By the way, Scott, who was planning to attend the Kidsbooks midnight party in costume, hopes Bella gets her undead way. "She knows what she's getting into," she says. "If she loves Edward enough to do that for him, he shouldn't stand in her way."
Meyer herself might agree. The mother of three has frequently insisted that the books are meant to champion not bloodsucking so much as the validity of resisting temptation and choosing your own path. Meyer, unschooled in vampire lore and a practising Mormon, only picked up a pen after Edward appeared to her in a dream.
One reader who did come to the series for the bloodsuckers is Megan Jones, who started a community group on Chaptersindigo.ca to hook up with other fans looking to attend the Chapters Granville launch.
From the beginning, she says, she was hooked. "I read all three books in one weekend ... I really enjoy the fact that Stephenie Meyer's character of Edward is a bit more relatable, much more human than typical vampires. They're often aloof and sometimes grotesque.
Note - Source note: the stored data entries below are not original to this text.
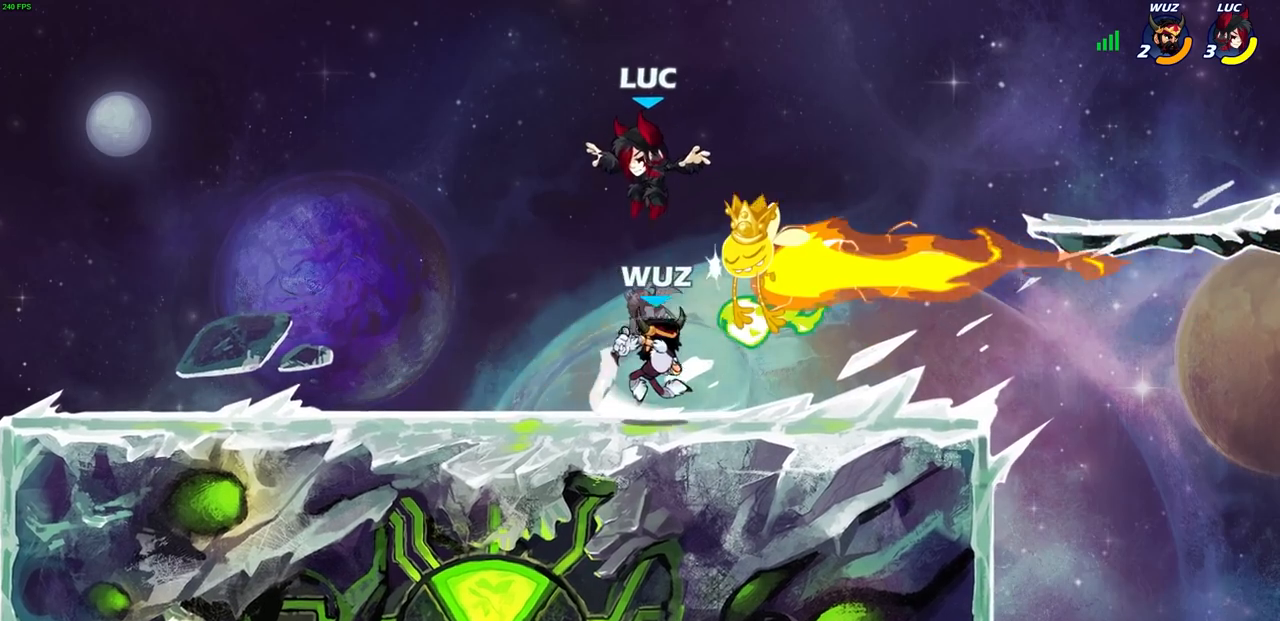
{"buttons": [], "left_stick": "up-left", "right_stick": "center", "events": [[33, "left_stick", "down-left"], [133, "left_stick", "left"], [200, "R1", "down"], [250, "left_stick", "up-left"], [300, "R1", "up"]]}
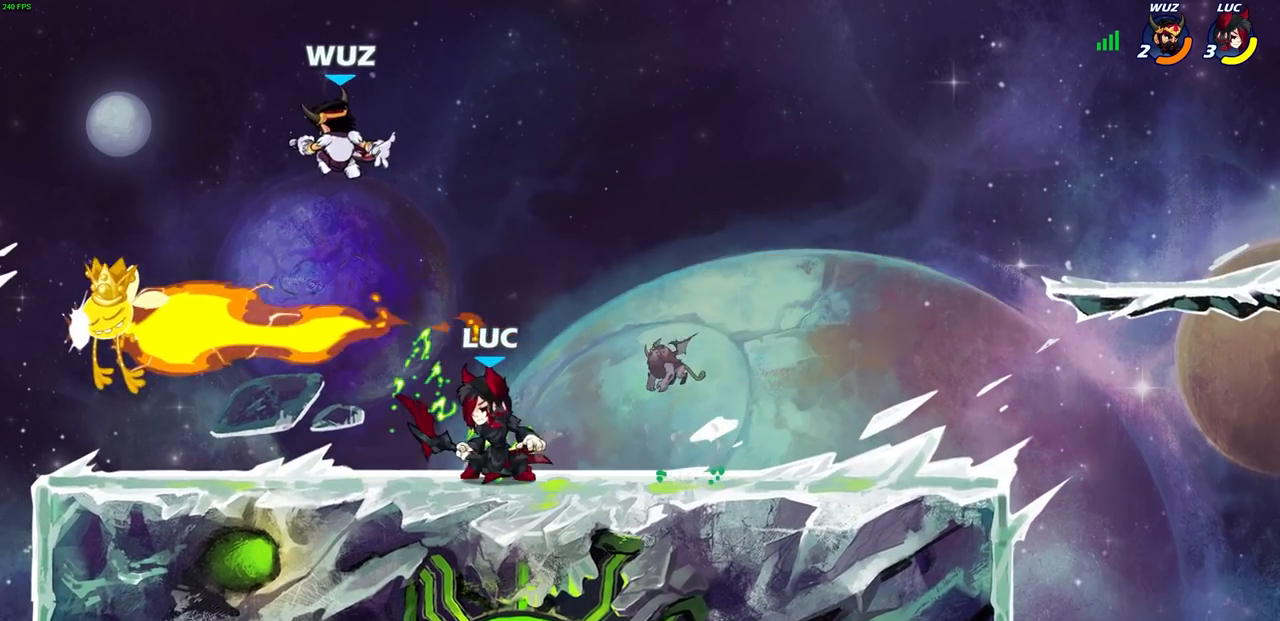
{"buttons": [], "left_stick": "center", "right_stick": "center", "events": [[233, "left_stick", "up-right"], [283, "CIRCLE", "down"], [283, "left_stick", "center"], [350, "CIRCLE", "up"], [350, "L1", "down"], [417, "L1", "up"]]}
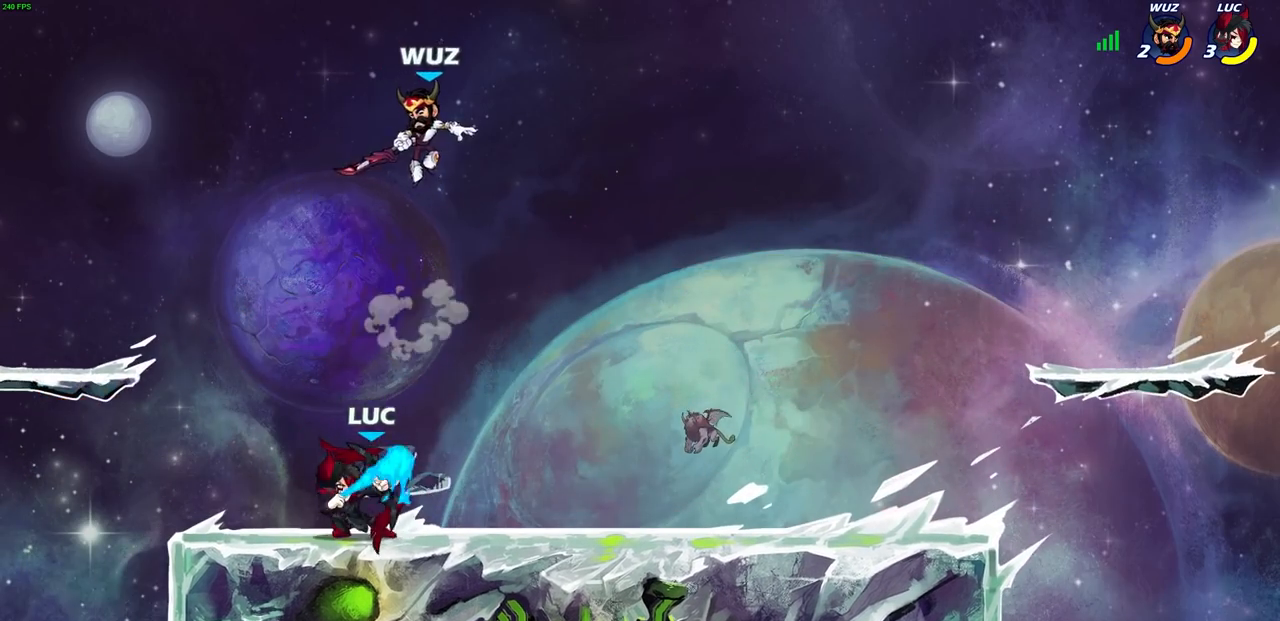
{"buttons": [], "left_stick": "center", "right_stick": "center", "events": []}
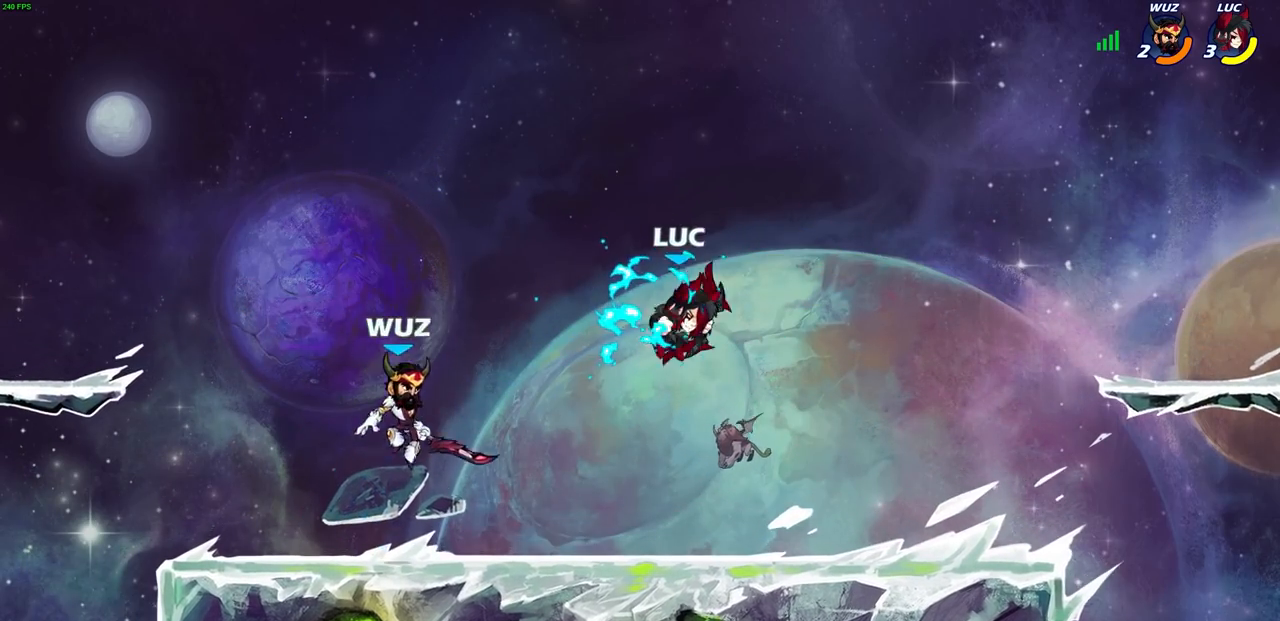
{"buttons": [], "left_stick": "down-left", "right_stick": "center", "events": [[167, "left_stick", "right"], [233, "CROSS", "down"], [317, "left_stick", "up-left"], [383, "CROSS", "up"], [450, "left_stick", "down-left"]]}
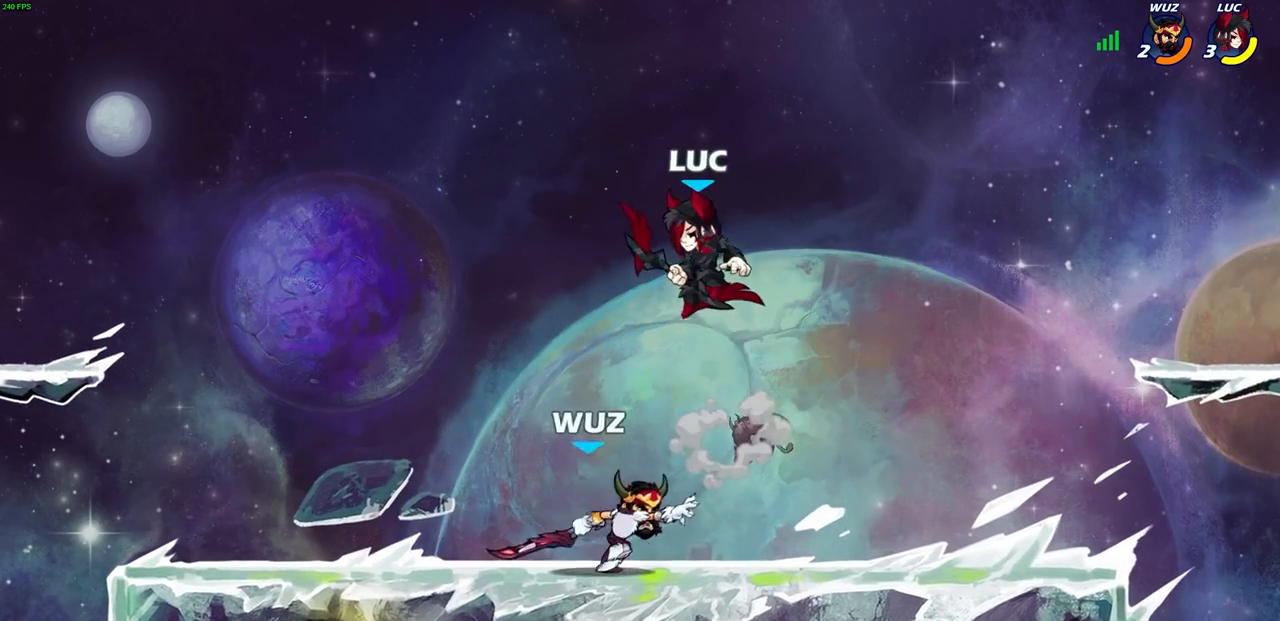
{"buttons": ["SQUARE", "R1", "R2"], "left_stick": "right", "right_stick": "center", "events": [[167, "left_stick", "up-left"], [250, "left_stick", "right"], [467, "R2", "down"], [483, "R1", "down"], [483, "SQUARE", "down"]]}
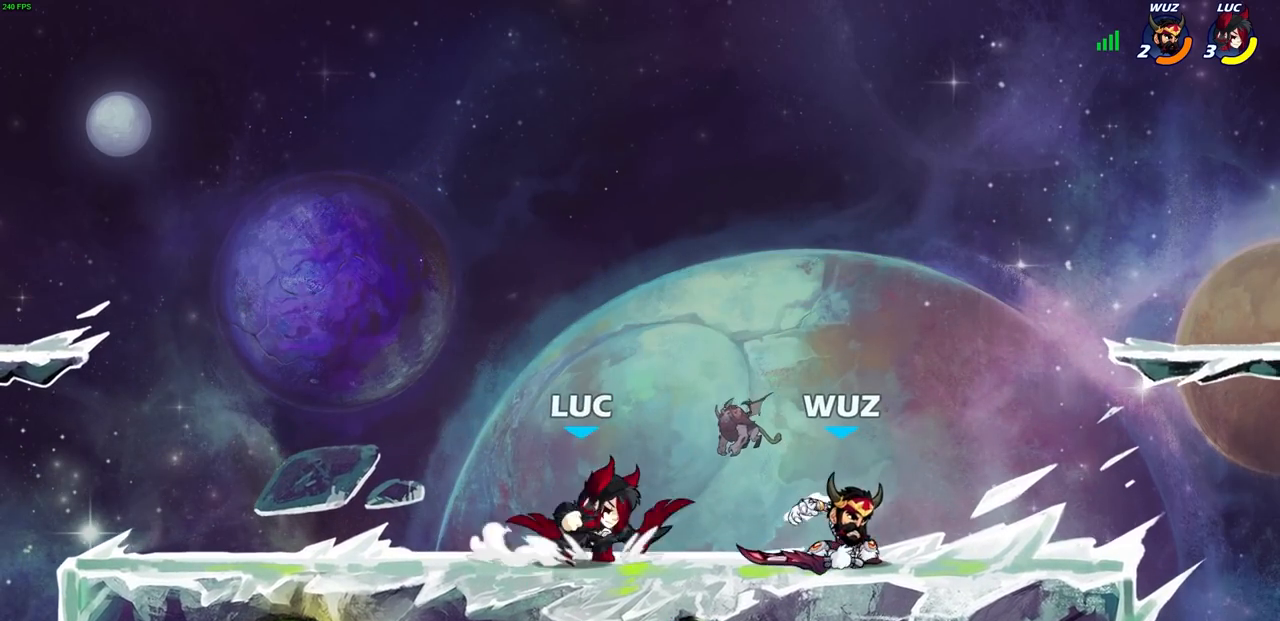
{"buttons": [], "left_stick": "center", "right_stick": "center", "events": [[33, "R1", "up"], [33, "left_stick", "center"], [50, "R2", "up"], [67, "SQUARE", "up"]]}
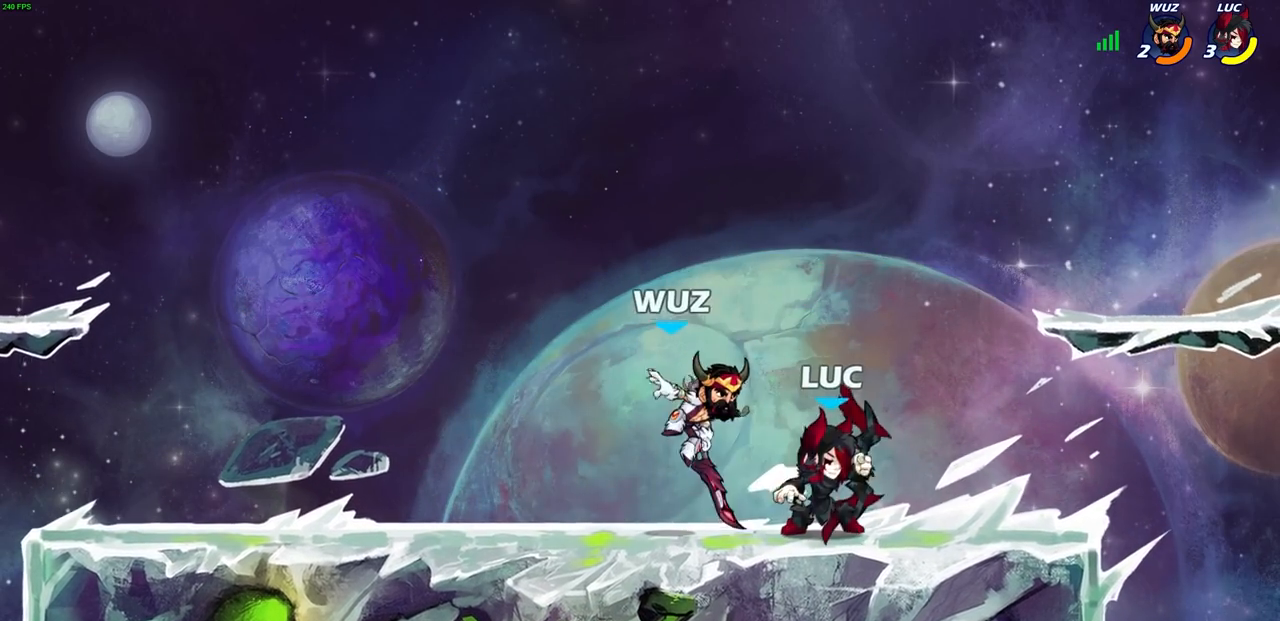
{"buttons": ["R2"], "left_stick": "center", "right_stick": "center", "events": [[83, "CROSS", "down"], [183, "R2", "down"], [183, "left_stick", "up"], [217, "CROSS", "up"], [267, "left_stick", "center"]]}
I like that even though he's about 109 years old, he still experiences a lot of the things that young adults and teenagers do."
Jones, also planning to come in costume, was certain about one thing: what she would be doing as of 12:02 a.m. today.
"If everything goes according to plan, I'll get my book, I'll go right home, and read it the entire night. I was hoping I could savour it and let it go for a couple of days, but I don't think I'm going to find the strength for that."
TWILIGHT TO BITE INTO LARGER MARKET
Vampire romances for girls are all very well in the world of publishing, but when Hollywood comes calling, niche markets just aren't profitable enough. The film version of Twilight, the first book in Stephenie Meyer's vampire series, cost a rumoured $37 million US. To capture a wider market, the film, directed by gritty-coming-of-age helmer Catherine Hardwicke (Thirteen, Lords of Dogtown), seems to be promising not just murmurings of love, but kick-ass fight scenes too.
The adaptation, due out in mid-December, stars Kristen Stewart as Bella Swan and Harry Potter actor Robert Pattinson (he played nice guy Cedric Diggory) as Edward Cullen. Internet rumours claim 5,000 actors tried out for that role.
Advance trailers show the film to be true to the book's rainy Pacific Northwest setting, but the recent cover of Entertainment Weekly, with an extremely knowing Stewart holding a juicy red apple (nudge, nudge), suggests steamy bedrooms might get as much screen time as dripping forests.
Book publisher Tom Best wishes the film every success, particularly outside the core teen girl market. "Maybe," he says, "there will be a whole re-interest when the movie comes out from boys that may help spark that drive to go back and read these, if only to better understand what the opposite sex is attracted to."